#### [Problem details]
Scan the data below for the string "Search". Show every line where it turns up.

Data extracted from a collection
::::::

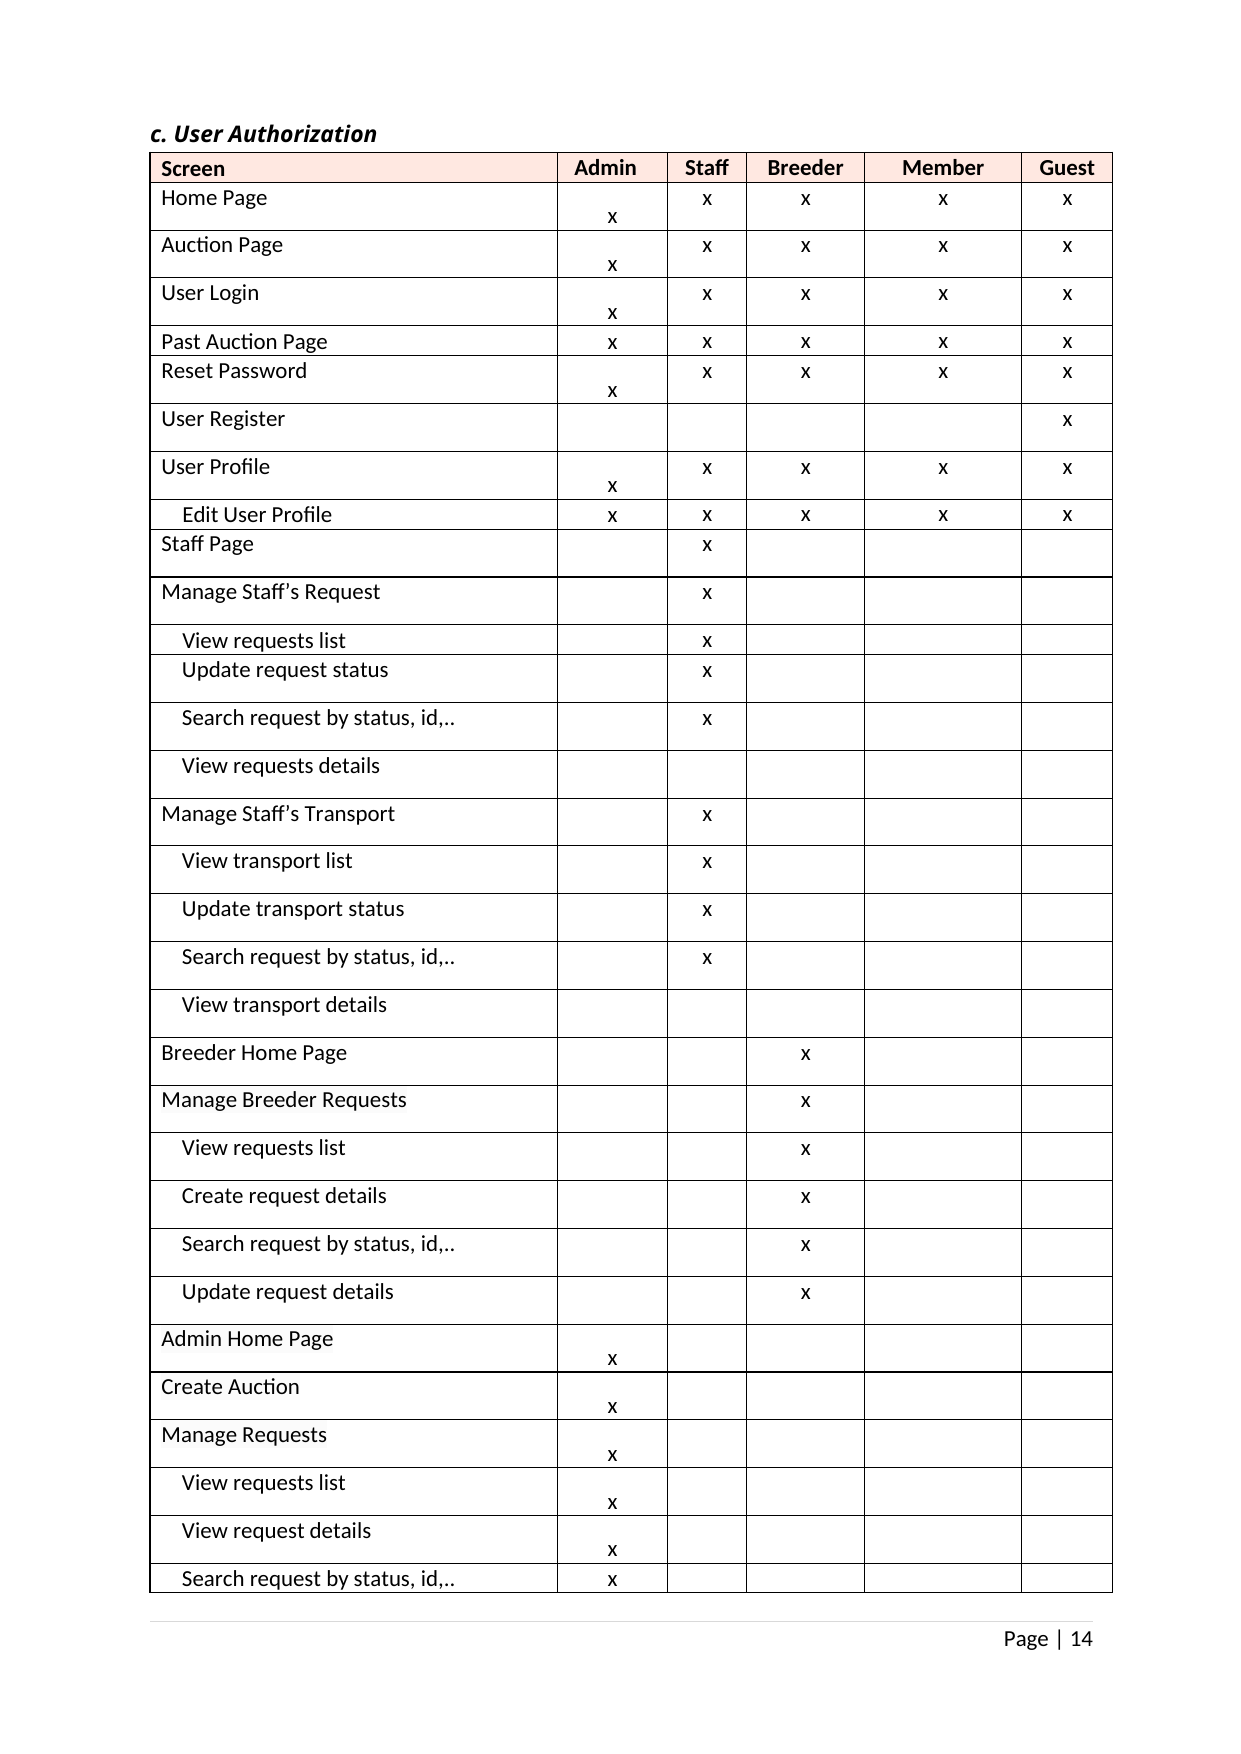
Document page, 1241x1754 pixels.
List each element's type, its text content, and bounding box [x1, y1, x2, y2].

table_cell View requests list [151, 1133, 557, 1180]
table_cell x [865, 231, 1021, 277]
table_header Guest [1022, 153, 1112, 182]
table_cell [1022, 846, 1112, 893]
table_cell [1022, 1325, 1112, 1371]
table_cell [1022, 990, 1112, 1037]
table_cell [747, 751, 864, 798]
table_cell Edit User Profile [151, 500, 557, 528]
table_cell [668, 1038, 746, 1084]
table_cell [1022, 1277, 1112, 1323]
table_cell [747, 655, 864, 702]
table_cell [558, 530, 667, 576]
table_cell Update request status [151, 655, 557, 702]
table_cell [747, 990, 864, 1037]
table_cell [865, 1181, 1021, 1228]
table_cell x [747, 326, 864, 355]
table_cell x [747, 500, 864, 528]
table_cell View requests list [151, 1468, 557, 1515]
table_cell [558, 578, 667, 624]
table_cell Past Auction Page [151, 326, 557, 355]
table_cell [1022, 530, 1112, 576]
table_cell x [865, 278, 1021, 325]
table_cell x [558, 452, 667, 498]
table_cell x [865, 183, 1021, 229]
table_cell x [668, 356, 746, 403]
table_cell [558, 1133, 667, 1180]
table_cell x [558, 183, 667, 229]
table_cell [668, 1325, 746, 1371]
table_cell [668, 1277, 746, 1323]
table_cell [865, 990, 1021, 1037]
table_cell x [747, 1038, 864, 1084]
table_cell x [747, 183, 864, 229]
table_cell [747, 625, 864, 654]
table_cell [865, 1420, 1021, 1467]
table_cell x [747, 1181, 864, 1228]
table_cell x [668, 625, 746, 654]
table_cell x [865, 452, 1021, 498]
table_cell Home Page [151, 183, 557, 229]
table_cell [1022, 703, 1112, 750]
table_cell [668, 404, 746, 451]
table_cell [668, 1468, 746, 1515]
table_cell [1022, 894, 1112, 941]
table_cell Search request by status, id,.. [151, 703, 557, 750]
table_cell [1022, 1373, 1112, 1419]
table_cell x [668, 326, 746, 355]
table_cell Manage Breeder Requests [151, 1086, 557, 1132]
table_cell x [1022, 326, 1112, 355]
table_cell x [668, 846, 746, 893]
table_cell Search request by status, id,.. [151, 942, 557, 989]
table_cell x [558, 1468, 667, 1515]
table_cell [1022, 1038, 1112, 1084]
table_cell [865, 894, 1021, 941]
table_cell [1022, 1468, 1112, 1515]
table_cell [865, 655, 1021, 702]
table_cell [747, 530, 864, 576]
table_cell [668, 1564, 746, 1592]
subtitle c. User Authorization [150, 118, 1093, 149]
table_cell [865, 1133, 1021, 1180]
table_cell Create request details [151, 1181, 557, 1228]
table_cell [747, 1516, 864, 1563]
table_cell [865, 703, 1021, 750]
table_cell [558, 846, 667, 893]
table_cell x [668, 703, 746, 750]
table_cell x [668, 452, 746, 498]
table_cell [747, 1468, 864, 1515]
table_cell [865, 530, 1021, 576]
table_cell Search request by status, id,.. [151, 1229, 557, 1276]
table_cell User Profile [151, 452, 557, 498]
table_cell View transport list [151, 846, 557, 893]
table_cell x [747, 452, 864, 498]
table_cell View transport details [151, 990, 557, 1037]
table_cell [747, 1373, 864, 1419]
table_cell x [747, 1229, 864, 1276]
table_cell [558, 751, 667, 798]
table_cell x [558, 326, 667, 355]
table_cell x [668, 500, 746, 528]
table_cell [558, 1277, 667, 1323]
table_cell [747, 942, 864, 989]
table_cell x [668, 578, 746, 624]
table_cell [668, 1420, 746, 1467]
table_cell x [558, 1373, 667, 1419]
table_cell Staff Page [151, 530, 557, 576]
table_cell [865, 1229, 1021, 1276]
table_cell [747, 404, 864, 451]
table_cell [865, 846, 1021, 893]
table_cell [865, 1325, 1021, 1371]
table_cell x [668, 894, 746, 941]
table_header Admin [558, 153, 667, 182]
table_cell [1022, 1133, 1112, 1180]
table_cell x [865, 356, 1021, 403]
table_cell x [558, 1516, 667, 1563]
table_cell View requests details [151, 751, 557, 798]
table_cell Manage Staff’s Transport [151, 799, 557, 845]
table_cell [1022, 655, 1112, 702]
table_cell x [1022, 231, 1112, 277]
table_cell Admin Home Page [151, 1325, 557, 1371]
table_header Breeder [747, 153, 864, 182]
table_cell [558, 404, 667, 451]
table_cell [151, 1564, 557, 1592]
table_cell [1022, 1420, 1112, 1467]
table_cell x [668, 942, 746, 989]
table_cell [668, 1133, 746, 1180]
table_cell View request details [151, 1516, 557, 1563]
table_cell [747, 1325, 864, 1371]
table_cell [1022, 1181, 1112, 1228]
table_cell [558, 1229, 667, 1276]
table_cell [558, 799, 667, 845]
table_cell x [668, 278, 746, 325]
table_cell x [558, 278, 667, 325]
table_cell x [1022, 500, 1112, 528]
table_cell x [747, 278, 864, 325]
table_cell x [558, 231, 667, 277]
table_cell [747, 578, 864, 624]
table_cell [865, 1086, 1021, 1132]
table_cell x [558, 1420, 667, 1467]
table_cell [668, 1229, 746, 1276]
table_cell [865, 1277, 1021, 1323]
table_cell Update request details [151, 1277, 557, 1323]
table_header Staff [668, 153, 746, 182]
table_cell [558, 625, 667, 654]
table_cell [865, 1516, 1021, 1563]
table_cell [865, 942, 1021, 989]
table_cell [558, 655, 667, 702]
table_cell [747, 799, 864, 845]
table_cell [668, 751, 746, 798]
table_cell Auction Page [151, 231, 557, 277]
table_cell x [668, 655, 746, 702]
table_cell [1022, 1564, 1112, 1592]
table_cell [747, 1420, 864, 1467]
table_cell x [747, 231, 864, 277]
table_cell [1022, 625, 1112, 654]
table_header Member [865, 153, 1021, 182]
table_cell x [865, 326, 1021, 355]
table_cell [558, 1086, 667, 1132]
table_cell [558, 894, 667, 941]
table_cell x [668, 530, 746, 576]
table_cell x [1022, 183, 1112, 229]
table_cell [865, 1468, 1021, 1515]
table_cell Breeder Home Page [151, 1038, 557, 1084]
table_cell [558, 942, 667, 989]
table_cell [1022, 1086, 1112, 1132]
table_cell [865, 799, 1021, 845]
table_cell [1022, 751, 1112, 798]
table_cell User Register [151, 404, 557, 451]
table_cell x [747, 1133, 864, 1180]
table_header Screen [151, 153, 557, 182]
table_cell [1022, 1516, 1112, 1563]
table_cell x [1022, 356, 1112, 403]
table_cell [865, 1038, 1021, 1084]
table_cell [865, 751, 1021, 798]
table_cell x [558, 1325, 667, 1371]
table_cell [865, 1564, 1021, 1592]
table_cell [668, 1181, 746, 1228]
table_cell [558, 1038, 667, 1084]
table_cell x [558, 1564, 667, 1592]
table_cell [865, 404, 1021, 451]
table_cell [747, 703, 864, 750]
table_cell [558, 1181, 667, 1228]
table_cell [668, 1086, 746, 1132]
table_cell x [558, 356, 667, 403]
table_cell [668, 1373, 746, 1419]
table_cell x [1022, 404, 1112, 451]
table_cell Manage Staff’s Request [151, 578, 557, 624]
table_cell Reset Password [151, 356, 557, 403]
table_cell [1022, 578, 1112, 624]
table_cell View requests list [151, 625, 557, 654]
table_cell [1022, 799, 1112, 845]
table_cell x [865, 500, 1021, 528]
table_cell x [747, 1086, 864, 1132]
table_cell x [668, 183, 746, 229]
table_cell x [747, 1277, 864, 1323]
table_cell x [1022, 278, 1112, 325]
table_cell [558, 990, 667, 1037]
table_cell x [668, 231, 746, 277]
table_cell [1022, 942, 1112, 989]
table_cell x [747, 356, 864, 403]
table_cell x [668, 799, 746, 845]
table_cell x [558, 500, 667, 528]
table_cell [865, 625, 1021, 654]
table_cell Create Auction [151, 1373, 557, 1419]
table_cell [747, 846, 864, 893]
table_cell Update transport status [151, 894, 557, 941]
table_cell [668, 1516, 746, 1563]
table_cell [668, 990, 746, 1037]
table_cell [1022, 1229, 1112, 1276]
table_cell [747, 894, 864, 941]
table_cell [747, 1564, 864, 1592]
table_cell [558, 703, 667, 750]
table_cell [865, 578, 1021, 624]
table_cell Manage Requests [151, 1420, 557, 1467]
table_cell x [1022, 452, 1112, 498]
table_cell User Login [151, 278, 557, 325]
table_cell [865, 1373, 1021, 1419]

::::::

#### [The completed task]
table_cell Search request by status, id,.. [151, 703, 557, 750]
table_cell Search request by status, id,.. [151, 942, 557, 989]
table_cell Search request by status, id,.. [151, 1229, 557, 1276]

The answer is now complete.